Department of Biology

Elaine Lai

Senior Lecturer and Senior Scientist in Biology

Research Description

Gene expression, cell differentiation and programmed cell death

As a graduate student at Brandeis, I became interested in the differentiation of the single-celled eukaryote Naegleria gruberi, which changes from a gliding amoeba to a swimming flagellate with two flagella, a major phenotypic change which can occur synchronously within 1-1.5 hours. Initially I focused on using the then-new techniques of molecular biology to dissect the programmed transcription and translation of components of the flagella during this differentiation. In particular, I was able to use quantitative cell-free translation to show that mRNA for flagellar tubulin was undetectable in amoebae, increased in quantity during differentiation, and then rapidly declined (Lai et al., 1978).
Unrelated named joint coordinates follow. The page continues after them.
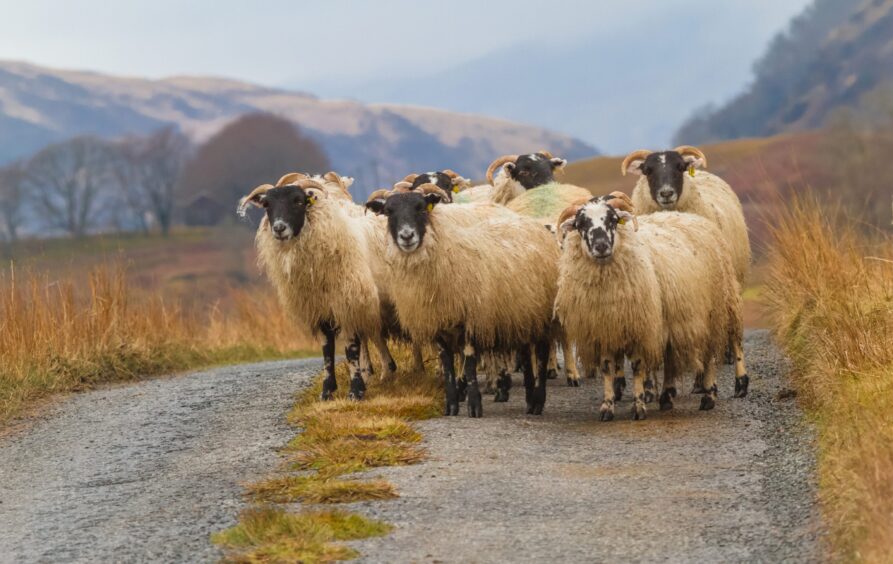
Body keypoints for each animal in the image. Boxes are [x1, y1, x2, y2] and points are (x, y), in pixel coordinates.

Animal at [237, 176, 404, 400]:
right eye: (266, 204)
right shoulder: (321, 308)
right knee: (373, 335)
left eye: (298, 201)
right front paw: (328, 391)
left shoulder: (345, 302)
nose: (279, 228)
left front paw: (355, 391)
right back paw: (381, 371)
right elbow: (327, 351)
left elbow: (351, 349)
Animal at [556, 196, 744, 420]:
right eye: (581, 224)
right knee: (673, 359)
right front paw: (607, 406)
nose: (601, 246)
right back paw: (667, 397)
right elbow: (608, 369)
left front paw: (639, 407)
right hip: (677, 319)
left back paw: (720, 392)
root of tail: (692, 217)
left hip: (718, 308)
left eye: (612, 220)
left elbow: (638, 367)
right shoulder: (605, 330)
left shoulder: (641, 327)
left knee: (719, 351)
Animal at [620, 145, 752, 396]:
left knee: (732, 333)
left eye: (680, 167)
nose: (666, 193)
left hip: (727, 286)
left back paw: (735, 378)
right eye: (647, 170)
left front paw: (701, 381)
Subsequent work led to cloning of these genes and obtaining first insights into their regulation during differentiation (e.g., Lai et al., 1988, Fulton et al., 1995). Currently my research on Naegleria, in collaboration with Dr. Chandler Fulton and with New England Biolabs, is focused on DNA transformation-induced gene silencing in Naegleria, an epigenetic process that involves gene methylation.
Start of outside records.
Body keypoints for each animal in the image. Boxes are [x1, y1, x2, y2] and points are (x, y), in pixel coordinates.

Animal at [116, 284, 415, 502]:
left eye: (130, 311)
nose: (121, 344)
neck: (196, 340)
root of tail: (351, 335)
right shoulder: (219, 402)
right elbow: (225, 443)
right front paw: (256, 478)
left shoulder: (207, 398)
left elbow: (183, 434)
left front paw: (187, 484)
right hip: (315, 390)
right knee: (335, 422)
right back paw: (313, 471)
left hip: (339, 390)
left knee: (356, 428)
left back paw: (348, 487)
Our research with Naegleria in the Fulton-Lai laboratory also led us to discover a Naegleria agent that induces generation-delayed apoptosis in vertebrate cells. The agent induces death of vertebrate cells under conditions that often cause current cancer chemotherapies to fail. It induces cell death whether the cells are proliferating or quiescent, and it does not matter whether they are expressing the anti-apoptotic Bcl-2 genes or the p53 tumor-suppressor gene. Many cells in solid tumors are quiescent, lack p53, and/or express Bcl-2. We traced the apoptotic agent to Naegleria thiaminase I, an enzyme that degrades thiamin — vitamin B1 — the "energy vitamin." Thiaminase induces apoptosis by cleaving thiamine and causing an intracellular thiamin deficiency that triggers death. The properties of this agent offer provocative possibilities for tissue-targeted cancer therapy, and our discovery is covered by three patents (#6,506,550, #7,736,898, #7,803,531).  We have also collaborated on a study of the structure and properties of the Naegleria thiaminase (Kreinbring et al., 2014).
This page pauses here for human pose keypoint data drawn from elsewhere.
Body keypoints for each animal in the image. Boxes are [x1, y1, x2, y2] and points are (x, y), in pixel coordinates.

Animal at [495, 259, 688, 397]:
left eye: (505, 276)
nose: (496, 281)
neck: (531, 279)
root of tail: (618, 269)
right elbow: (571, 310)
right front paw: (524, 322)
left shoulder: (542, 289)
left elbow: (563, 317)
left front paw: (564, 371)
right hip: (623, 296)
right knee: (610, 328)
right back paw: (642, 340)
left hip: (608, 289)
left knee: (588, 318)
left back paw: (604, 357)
I have become very interested in teaching about diet, lifestyle and health, and teach courses for both biology majors and non-majors. My interest in nutrition has also led to an interest in diabetes, a chronic metabolic disease that can often be prevented by lifestyle changes that include diet and exercise. Type 2 diabetes is rapidly reaching epidemic proportions in the United States and worldwide.  This combined interest led me to propose, beginning in 2013, a new Justice Brandeis Semester that focuses on all these topics, that includes a food lab, site visits, classroom learning, and student-driven research and presentations, and is especially directed toward students majoring in Health: Science, Society and Policy. I am very interested to continue to explore via JBS an approach to teaching that combines interactive classroom learning with hands-on experience coupled with an emphasis on teamwork to teach "diabetes and its implications" through a lens framed in real-world perspectives.

Brandeis Magazine (Summer 2011 edition) profiled the teaching in my 2011 BIOL 55B.

In March 2014, Brandeis Now also profiled the Food, Lifestyle and Health JBS program.